Cok gercekci cok hayattan olmus. Sacma sapan atraksyon entrika olmadigi icin sarmamis anlasilan bazi insanlari.
Begendim.
Kırmızı oda, ne bileyim; uzak Doğu'da görev yapan Amerikalı askerlere Afyon esrar tütsü eşliğinde hizmet veren uzak doğulu kadınların odası mı desem, malûm elit yerlerin kadife kaplı odalarının rengi mi desem?
Sanki bir hayat kadınının +18 yaşamından kareler sunan dizi çağrışımı yapıyor verilen bu isim.
Gerçekten dizinin ismi ile senaryo acılı kadayıf tatlısı kadar uyumlu. Gülsem mi ağlasam mı bilemedim?
Sokakta (hele ki bizim gibi aklı beyni diz kapağı ile beyni arasında olan) insanlara çıkıp "kırmızı oda dlye dizi çekeceğiz, dizinin baş karakteri bir kadın olacaktır. ne düşünürsünüz?" Diye sorsanız tutti frutti olarak cevap verir.
Bu tür yapımları doğru bulmuyorum. insanların yaşadığı acılar, çektiği azaplar, içtenlikle doktoruna kusarcasına döktüğü hayat hikayeleri seyircinin beğenisine sunulmamalı.
Etik değil fikrimce.
“ bize çocukluk acılarımızı tekrar yaşatacak kişileri gözünden tanır, başkasına değil gider ona aşık oluruz. ancak mutluluk çoğu zaman orada değildir.”
Diziyi izlemedim. istanbullu gelin dizisini de izlemedim. Kadının kitaplarını temin ettim çünkü hem psikoloji / psikiyatri konularını okumayı severim hem de mesleki olarak takip ettiğim konular.
ilk kitabın ilk 40 sayfasını okudum. Akademik bir tarafı yok. Tamamen halka yönelik yazılmış. Beni çok çekmedi.

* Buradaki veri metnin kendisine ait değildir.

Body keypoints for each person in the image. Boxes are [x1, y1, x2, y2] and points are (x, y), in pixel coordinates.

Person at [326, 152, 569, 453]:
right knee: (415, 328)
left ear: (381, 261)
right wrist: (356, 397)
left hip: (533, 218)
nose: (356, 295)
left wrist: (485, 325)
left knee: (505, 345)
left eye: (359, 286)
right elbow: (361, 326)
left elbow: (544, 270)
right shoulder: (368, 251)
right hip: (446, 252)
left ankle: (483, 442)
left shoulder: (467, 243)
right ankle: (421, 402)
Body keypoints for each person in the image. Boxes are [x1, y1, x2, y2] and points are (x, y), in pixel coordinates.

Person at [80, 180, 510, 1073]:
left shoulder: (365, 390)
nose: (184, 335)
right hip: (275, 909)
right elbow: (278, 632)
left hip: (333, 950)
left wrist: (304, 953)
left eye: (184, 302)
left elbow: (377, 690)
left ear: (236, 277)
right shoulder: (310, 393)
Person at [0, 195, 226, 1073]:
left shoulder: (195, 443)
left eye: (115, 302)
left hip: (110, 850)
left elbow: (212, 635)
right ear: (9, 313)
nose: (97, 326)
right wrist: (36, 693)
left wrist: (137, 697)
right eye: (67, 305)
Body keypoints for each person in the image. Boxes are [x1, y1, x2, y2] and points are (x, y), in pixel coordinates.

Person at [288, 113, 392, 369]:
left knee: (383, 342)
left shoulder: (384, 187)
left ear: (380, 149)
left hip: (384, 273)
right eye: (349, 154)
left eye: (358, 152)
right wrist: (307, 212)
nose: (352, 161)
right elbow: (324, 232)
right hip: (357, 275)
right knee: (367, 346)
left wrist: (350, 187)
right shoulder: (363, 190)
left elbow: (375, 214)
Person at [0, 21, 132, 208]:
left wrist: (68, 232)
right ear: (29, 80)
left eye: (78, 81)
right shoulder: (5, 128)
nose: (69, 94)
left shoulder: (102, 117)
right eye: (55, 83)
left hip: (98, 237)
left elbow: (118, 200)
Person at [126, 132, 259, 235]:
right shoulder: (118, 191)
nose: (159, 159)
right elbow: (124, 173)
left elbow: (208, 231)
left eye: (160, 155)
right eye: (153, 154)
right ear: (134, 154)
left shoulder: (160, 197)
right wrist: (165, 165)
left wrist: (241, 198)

Kitapları okur muyum pek emin değilim.
Böyle bir niçe ağladığında gibi bir şey bekledim ama değil yani.
Billur kaya ve melisa sözenin oyunculuklarında zirveye oynadığı yeni sezon kalite kokan ve tv ye kilitleyen dizi.
O değilde melihayla ağlayan tek ben değilimdir değil mi?
ilk bölümünü izlediğim ve "bu dizi bana uygun değil, ben bunu izlersem depresyonun en derin noktasından kombine bilet alırım" dediğim ve uzak durduğum dizi...
Ne kadar güzel olsa da 2 buçuk saat dizi izleyecek vaktim yok.Cogu kişinin de yoktur herhalde. Artik bu 3 saate yakın dizi yapımlarına bir son verilmeli.
Ben ki boyle psikolojik deli filmlerini dizilerini bayila bayila ierim, beni bile alamadi ya icine gerisini bilmem. Ayrica sayin budayiciogluna buradan sormak istedigim bir sey var. Yahu bu kisiler hastanizken zaten kazandiniz, kitaplastirdiniz kazandiniz, kazaniyorsunuz, simdi bir de onlari senaryolara dondurerek ustlerinden para kazanmak evla midir?
Gülseren budayıcıoğlunun kitaplarına ilgi arttıran dizi. D&r'a gittim hiç bir kitabı kalmamış. Halbuki ben diziden çok önce öneriyle ekran görüntüsü alıp bu yazarın kitaplarını alıcam demiştim. Bulamadım,alamadım puf.